One year after its adoption, the Pact for the Future stands as one of the most significant multilateral achievements. Despite rising geopolitical complexity—marked by fragmentation, financial constraints, and reform pressures—the Pact’s value has only grown, with governments now focused on safeguarding what was agreed and accelerating practical implementation. Progress is advancing across intergovernmental processes (including new mechanisms on AI governance, outcomes emerging from ECOSOC and global conferences, and strengthened coordination with international financial institutions), as well as at the country level, where Resident Coordinators are integrating Pact priorities into national SDG acceleration efforts. What is equally clear, however, is that the Pact can only succeed through coherent, targeted, and scalable collaboration between the UN system and the private sector—reflected in 30 explicit references to private-sector engagement throughout the Pact and its annexes.

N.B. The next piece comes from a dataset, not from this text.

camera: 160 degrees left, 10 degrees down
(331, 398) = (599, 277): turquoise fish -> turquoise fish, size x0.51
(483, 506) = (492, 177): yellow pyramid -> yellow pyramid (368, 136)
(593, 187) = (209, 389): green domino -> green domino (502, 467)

Participants underscored the persistent tension between ambitious global agendas and the operational reality of overstretched systems, duplicated mandates, overflowing summits, and stakeholder fatigue from multiple, overlapping entry points. Despite these challenges, employers emphasized their continued commitment to supporting multilateralism, provided that engagement mechanisms are clear, meaningful, and aligned with the practical realities of enterprises. The overarching message was that the main gap lies in implementation. Economic structures—including informal labour markets and the role of micro-, small-, and medium-sized enterprises (MSMEs) —must be central to delivering on the Pact. Social protection, financing, and labour policies are deeply interconnected and cannot be addressed in silos. Business associations stressed that meaningful, scalable partnership requires fewer but clearer and better-coordinated entry points; partnerships must be time-bound, results-oriented, and scalable; and engagement must be co-created around a focused set of shared priorities anchored in realistic country-level mechanisms.
Fragmentation, Multiple Entry Points & “Summit Fatigue”

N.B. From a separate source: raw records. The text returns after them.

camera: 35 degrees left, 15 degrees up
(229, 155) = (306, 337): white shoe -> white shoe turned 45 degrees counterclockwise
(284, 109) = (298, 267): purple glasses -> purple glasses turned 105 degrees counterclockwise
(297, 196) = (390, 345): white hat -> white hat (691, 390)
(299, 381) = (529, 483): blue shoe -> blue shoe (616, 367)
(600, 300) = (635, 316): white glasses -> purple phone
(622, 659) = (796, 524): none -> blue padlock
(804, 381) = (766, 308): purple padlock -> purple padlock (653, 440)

- Business actors described a maze of overlapping entry points for issues like AI governance. This has resulted in companies and business groups struggling to identify which UN process is the most effective entry point on a given topic.

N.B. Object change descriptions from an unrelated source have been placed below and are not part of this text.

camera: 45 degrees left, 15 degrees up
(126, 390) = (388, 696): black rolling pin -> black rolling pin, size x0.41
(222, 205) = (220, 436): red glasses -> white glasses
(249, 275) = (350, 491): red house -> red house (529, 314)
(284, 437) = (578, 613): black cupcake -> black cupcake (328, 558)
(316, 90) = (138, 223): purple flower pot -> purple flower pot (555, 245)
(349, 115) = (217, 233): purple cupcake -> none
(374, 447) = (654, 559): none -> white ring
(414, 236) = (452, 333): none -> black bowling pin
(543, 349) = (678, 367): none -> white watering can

- While a single “entry point” sounds attractive, there was recognition that a single central hub can become a bottleneck if not carefully designed.
- There is growing fatigue from the proliferation of summits, forums, and high-level announcements. The same small group of private-sector representatives is often expected to attend multiple, duplicative events with limited follow-up.
Scale What Works, Sunset What Doesn’t
- Business representatives urged the UN to adopt this more disciplined, results‑oriented approach and ensuring mandates do not expand indefinitely without resources or relevance.
- Rather than generating new initiatives, the UN should scale proven partnerships, pilots, and models that already work.
- A positive example highlighted was the Global Alliance for Trade Facilitation’s customs streamlining partnership with UNICEF, targeted technology collaborations, and successful regional initiatives on skills and SDG acceleration.
- Participants encouraged using existing country-level mechanisms that bring together employers, workers, civil society, and youth, instead of creating new bodies or parallel structures. The aspiration is to avoid parallel tracks and instead build integrated spaces where different actors engage on Pact implementation together.
- Even in an era of donor fatigue, clear, measurable, time-bound initiatives have secured sustained or increased funding.
- Partnerships that are well-designed, limited in scope, and structured to end or evolve are more attractive and avoid institutional bloat.
Prioritizing Co-Creation
- Participants stressed the urgent need for clarity, prioritization, and realistic pathways for private sector participation. Employers noted frequent exclusion from the design of UN initiatives, inconsistent communication, and limited national‑level entry points, even though private sector is being expected to help deliver the Pact’s outcomes. Participants agreed that engagement must be co‑created, not imposed.
- Words like accountability used in a punitive tone are seen as off-putting. Employers respond better to “sustainable enterprises,” “skills,” “entrepreneurship,” “digital inclusion,” and MSME growth.
- Employers argued that they are often brought in at the final stages of initiatives instead of being part of co-creation from the beginning.
- A regional perspective from Asia noted that employers often learn about UN programs from the media rather than through systematic engagement.
- A regional perspective from Africa added that although collaboration with the UN Resident Coordinators can sometimes be challenging at the national levels, there is a strong potential for deeper engagement.
- In going forward participants floated the idea of focusing on 3–5 priority areas where private sector engagement has particularly strong leverage. For example, employers from Africa emphasised that advancing social protection and addressing informality will be essential steps to successfully implementing the Pact. Much is already being accomplished through private-sector engagement and commitment on the Pact. However, this needs to be documented and leveraged so that it is clear what needs to be identified as a shortage but at the same time recognizes achievements.